Stated goal: Print the Hollywood Star Time article below in full, word for word, with nothing changed or left out.

Text section:
--------------------------------

Hollywood Star Time
- Genre: Dramatic anthology
- Country of origin: United States
- Language: English
- Syndicates: CBS
- Announcer: Wendell Niles
- Written by: Milton Geiger
- Directed by: Robert Redd Jack Johnstone
- Original release: January 6, 1946 – March 27, 1947
- Sponsored by: Frigidaire

= Hollywood Star Time (dramatic anthology) =

1946-1947 radio dramatic anthology series

Hollywood Star Time is a radio dramatic anthology series in the United States. It was broadcast on CBS January 6, 1946 – March 27, 1947.

==Format==
A newspaper article announcing the debut of Hollywood Star Time described it as "featuring big-name movie talent and hit films." The first episode featured Tyrone Power and Jeanne Crain starring in Seventh Heaven. Other works presented on the program and leading actors in them included the following:
- The Song of Bernadette – Lee J. Cobb and Vanessa Brown
- Riders of the Purple Sage – George Montgomery and Lynn Bari
- The Lodger – Vincent Price
- The Lady Eve - Joan Blondell and John Lund
- Talk of the Town – Cary Grant, Herbert Marshall and Marguerite Chapman
- Hangover Square - Linda Darnell and Price.
- Murder My Sweet - Dick Powell and Joan Bennett

Hollywood Star Time was one of several radio programs classified as "prestige drama". That genre included The Screen Guild Theater, Hollywood Premiere, Academy Award Theater, The Dreft Star Playhouse, and the Screen Directors Playhouse. Radio historian John Dunning evaluated Hollywood Star Time by writing, "Its production was the equal of Screen Guild and a notch or so behind Lux."

--------------------------------

Data supplied:
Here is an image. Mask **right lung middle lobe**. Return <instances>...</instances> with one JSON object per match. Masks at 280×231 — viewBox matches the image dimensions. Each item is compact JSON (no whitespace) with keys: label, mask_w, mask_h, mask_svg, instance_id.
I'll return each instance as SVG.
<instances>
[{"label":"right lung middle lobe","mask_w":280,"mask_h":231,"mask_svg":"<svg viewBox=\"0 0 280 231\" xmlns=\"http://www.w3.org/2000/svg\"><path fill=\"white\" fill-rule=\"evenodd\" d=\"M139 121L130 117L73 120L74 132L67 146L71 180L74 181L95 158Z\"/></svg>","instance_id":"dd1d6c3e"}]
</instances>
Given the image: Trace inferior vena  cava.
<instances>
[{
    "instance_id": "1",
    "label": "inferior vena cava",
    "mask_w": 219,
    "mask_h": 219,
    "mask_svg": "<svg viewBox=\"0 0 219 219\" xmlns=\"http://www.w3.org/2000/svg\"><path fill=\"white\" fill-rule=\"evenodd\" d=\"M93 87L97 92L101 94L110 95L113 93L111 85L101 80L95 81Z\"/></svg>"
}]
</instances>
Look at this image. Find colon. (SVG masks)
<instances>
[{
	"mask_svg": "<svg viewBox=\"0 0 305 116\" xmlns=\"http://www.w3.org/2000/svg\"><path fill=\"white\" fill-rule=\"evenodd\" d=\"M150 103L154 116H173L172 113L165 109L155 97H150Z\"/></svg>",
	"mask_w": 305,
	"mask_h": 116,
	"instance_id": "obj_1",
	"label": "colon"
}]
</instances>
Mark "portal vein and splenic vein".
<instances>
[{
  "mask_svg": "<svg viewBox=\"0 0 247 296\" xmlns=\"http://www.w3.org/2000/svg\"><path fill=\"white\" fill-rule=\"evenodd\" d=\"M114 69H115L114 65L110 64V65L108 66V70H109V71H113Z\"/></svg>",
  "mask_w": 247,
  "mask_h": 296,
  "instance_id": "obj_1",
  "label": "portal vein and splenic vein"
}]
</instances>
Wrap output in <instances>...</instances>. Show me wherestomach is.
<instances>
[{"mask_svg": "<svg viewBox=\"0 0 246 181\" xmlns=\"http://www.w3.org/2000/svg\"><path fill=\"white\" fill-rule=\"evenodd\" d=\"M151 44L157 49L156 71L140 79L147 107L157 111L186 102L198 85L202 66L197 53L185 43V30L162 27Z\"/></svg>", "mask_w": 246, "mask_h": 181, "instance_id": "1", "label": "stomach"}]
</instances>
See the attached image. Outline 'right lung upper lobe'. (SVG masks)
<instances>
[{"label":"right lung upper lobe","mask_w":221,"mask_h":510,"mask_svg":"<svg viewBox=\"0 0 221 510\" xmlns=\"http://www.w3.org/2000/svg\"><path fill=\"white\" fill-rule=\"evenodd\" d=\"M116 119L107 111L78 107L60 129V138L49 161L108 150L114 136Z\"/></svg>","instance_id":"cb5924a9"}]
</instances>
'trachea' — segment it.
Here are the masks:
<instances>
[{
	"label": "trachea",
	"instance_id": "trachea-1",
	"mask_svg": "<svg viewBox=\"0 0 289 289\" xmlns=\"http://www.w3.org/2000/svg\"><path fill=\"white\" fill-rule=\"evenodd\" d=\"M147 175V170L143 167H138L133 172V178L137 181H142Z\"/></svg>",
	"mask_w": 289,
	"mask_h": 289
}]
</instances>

--------------------------------

Result below:
Hollywood Star Time
- Genre: Dramatic anthology
- Country of origin: United States
- Language: English
- Syndicates: CBS
- Announcer: Wendell Niles
- Written by: Milton Geiger
- Directed by: Robert Redd Jack Johnstone
- Original release: January 6, 1946 – March 27, 1947
- Sponsored by: Frigidaire

= Hollywood Star Time (dramatic anthology) =

1946-1947 radio dramatic anthology series

Hollywood Star Time is a radio dramatic anthology series in the United States. It was broadcast on CBS January 6, 1946 – March 27, 1947.

==Format==
A newspaper article announcing the debut of Hollywood Star Time described it as "featuring big-name movie talent and hit films." The first episode featured Tyrone Power and Jeanne Crain starring in Seventh Heaven. Other works presented on the program and leading actors in them included the following:
- The Song of Bernadette – Lee J. Cobb and Vanessa Brown
- Riders of the Purple Sage – George Montgomery and Lynn Bari
- The Lodger – Vincent Price
- The Lady Eve - Joan Blondell and John Lund
- Talk of the Town – Cary Grant, Herbert Marshall and Marguerite Chapman
- Hangover Square - Linda Darnell and Price.
- Murder My Sweet - Dick Powell and Joan Bennett

Hollywood Star Time was one of several radio programs classified as "prestige drama". That genre included The Screen Guild Theater, Hollywood Premiere, Academy Award Theater, The Dreft Star Playhouse, and the Screen Directors Playhouse. Radio historian John Dunning evaluated Hollywood Star Time by writing, "Its production was the equal of Screen Guild and a notch or so behind Lux."